# Task to complete:
Take the line containing "Second Edition" as the first and the last line of the records below as the end, and please set down only what lies between them exactly, both ends included.

====== Material to process ======

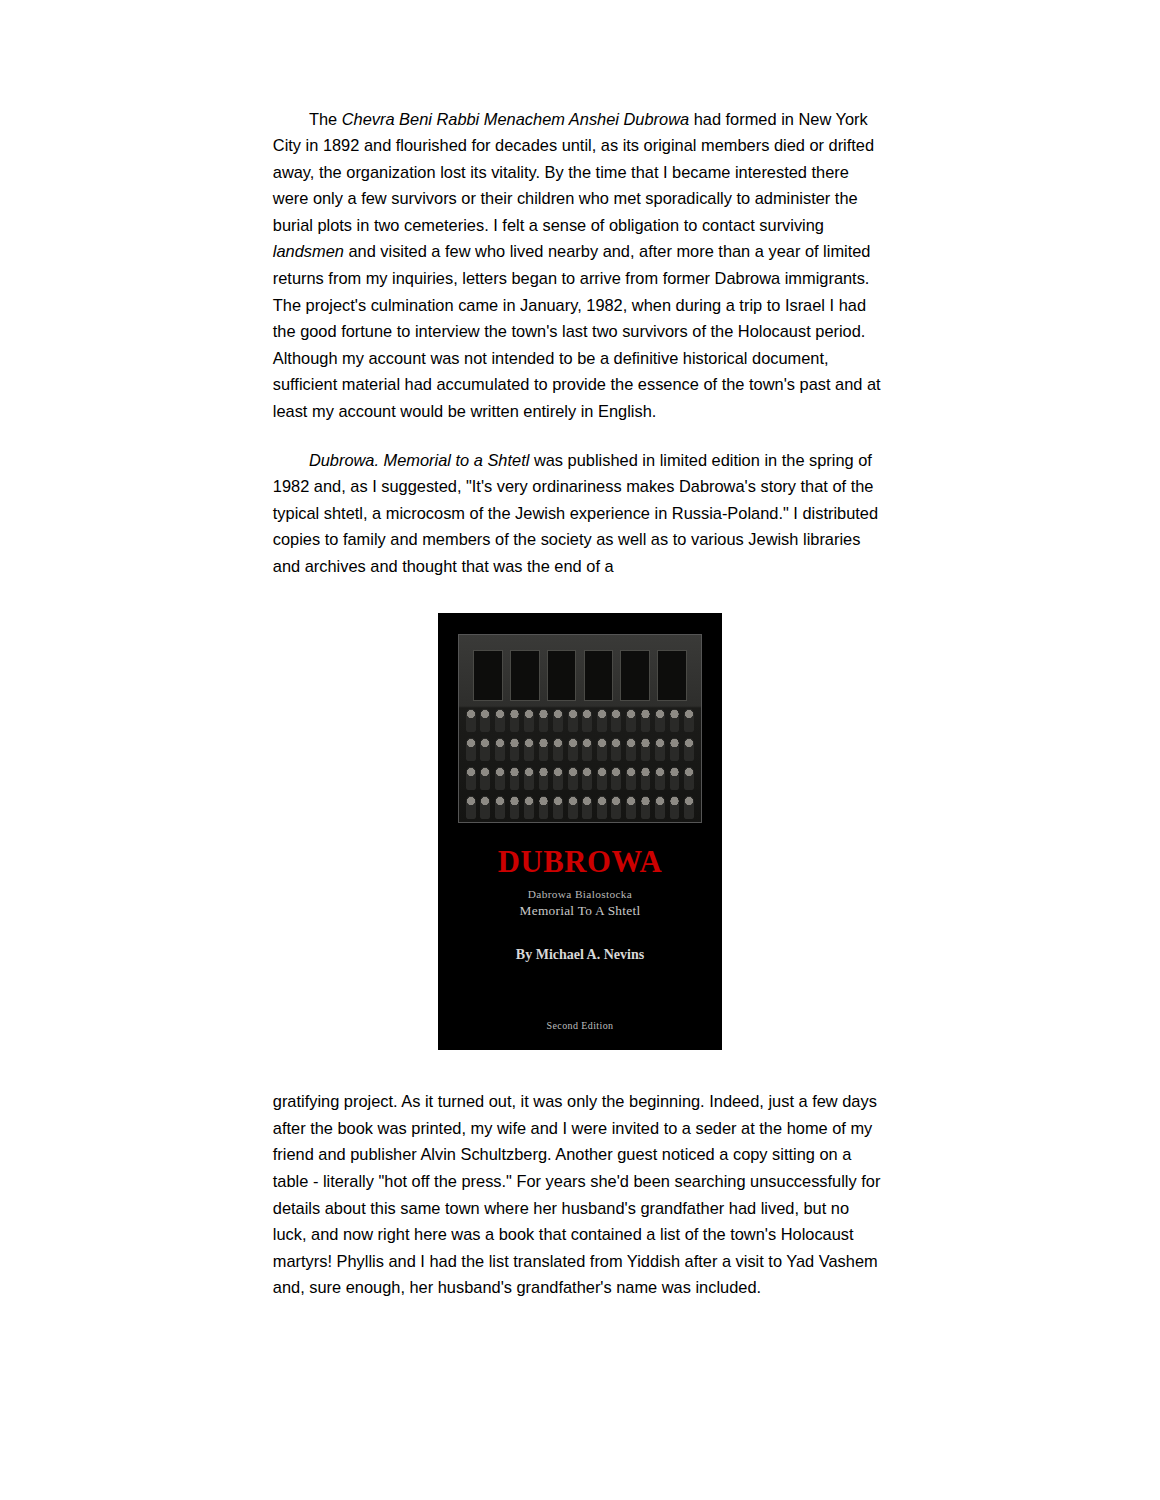The Chevra Beni Rabbi Menachem Anshei Dubrowa had formed in New York City in 1892 and flourished for decades until, as its original members died or drifted away, the organization lost its vitality. By the time that I became interested there were only a few survivors or their children who met sporadically to administer the burial plots in two cemeteries. I felt a sense of obligation to contact surviving landsmen and visited a few who lived nearby and, after more than a year of limited returns from my inquiries, letters began to arrive from former Dabrowa immigrants. The project's culmination came in January, 1982, when during a trip to Israel I had the good fortune to interview the town's last two survivors of the Holocaust period. Although my account was not intended to be a definitive historical document, sufficient material had accumulated to provide the essence of the town's past and at least my account would be written entirely in English.
Dubrowa. Memorial to a Shtetl was published in limited edition in the spring of 1982 and, as I suggested, "It's very ordinariness makes Dabrowa's story that of the typical shtetl, a microcosm of the Jewish experience in Russia-Poland." I distributed copies to family and members of the society as well as to various Jewish libraries and archives and thought that was the end of a
DUBROWA
Dabrowa Bialostocka
Memorial To A Shtetl
By Michael A. Nevins
Second Edition
gratifying project. As it turned out, it was only the beginning. Indeed, just a few days after the book was printed, my wife and I were invited to a seder at the home of my friend and publisher Alvin Schultzberg. Another guest noticed a copy sitting on a table - literally "hot off the press." For years she'd been searching unsuccessfully for details about this same town where her husband's grandfather had lived, but no luck, and now right here was a book that contained a list of the town's Holocaust martyrs! Phyllis and I had the list translated from Yiddish after a visit to Yad Vashem and, sure enough, her husband's grandfather's name was included.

======

# Answer to the exercise:
Second Edition
gratifying project. As it turned out, it was only the beginning. Indeed, just a few days after the book was printed, my wife and I were invited to a seder at the home of my friend and publisher Alvin Schultzberg. Another guest noticed a copy sitting on a table - literally "hot off the press." For years she'd been searching unsuccessfully for details about this same town where her husband's grandfather had lived, but no luck, and now right here was a book that contained a list of the town's Holocaust martyrs! Phyllis and I had the list translated from Yiddish after a visit to Yad Vashem and, sure enough, her husband's grandfather's name was included.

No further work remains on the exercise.